• **Short problem**: Recast the lines below as a JSON list of strings, with one string for each line and blank lines omitted.

Layout region records:
※

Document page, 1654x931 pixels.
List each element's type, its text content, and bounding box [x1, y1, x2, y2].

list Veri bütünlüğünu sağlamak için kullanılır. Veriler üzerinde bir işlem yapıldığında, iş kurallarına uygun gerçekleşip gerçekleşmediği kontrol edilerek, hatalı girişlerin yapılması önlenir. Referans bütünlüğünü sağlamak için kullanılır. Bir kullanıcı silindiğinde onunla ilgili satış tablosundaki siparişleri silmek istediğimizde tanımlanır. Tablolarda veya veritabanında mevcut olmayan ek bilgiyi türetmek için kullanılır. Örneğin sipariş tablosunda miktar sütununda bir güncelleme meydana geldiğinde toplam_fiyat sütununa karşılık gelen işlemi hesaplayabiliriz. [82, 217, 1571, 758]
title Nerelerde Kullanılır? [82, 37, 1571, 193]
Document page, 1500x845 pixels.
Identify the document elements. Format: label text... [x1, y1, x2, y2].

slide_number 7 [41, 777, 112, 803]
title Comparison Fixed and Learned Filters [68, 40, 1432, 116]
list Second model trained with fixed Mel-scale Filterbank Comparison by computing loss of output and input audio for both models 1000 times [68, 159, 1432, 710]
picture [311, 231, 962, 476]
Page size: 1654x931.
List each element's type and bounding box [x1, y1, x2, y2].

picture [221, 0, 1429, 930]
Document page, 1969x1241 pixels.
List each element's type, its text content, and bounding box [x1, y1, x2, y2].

※

• **Finished task**:
[
  "Document page, 1654x931 pixels.",
  "List each element's type, its text content, and bounding box [x1, y1, x2, y2].",
  "list Veri bütünlüğünu sağlamak için kullanılır. Veriler üzerinde bir işlem yapıldığında, iş kurallarına uygun gerçekleşip gerçekleşmediği kontrol edilerek, hatalı girişlerin yapılması önlenir. Referans bütünlüğünü sağlamak için kullanılır. Bir kullanıcı silindiğinde onunla ilgili satış tablosundaki siparişleri silmek istediğimizde tanımlanır. Tablolarda veya veritabanında mevcut olmayan ek bilgiyi türetmek için kullanılır. Örneğin sipariş tablosunda miktar sütununda bir güncelleme meydana geldiğinde toplam_fiyat sütununa karşılık gelen işlemi hesaplayabiliriz. [82, 217, 1571, 758]",
  "title Nerelerde Kullanılır? [82, 37, 1571, 193]",
  "Document page, 1500x845 pixels.",
  "Identify the document elements. Format: label text... [x1, y1, x2, y2].",
  "slide_number 7 [41, 777, 112, 803]",
  "title Comparison Fixed and Learned Filters [68, 40, 1432, 116]",
  "list Second model trained with fixed Mel-scale Filterbank Comparison by computing loss of output and input audio for both models 1000 times [68, 159, 1432, 710]",
  "picture [311, 231, 962, 476]",
  "Page size: 1654x931.",
  "List each element's type and bounding box [x1, y1, x2, y2].",
  "picture [221, 0, 1429, 930]",
  "Document page, 1969x1241 pixels.",
  "List each element's type, its text content, and bounding box [x1, y1, x2, y2]."
]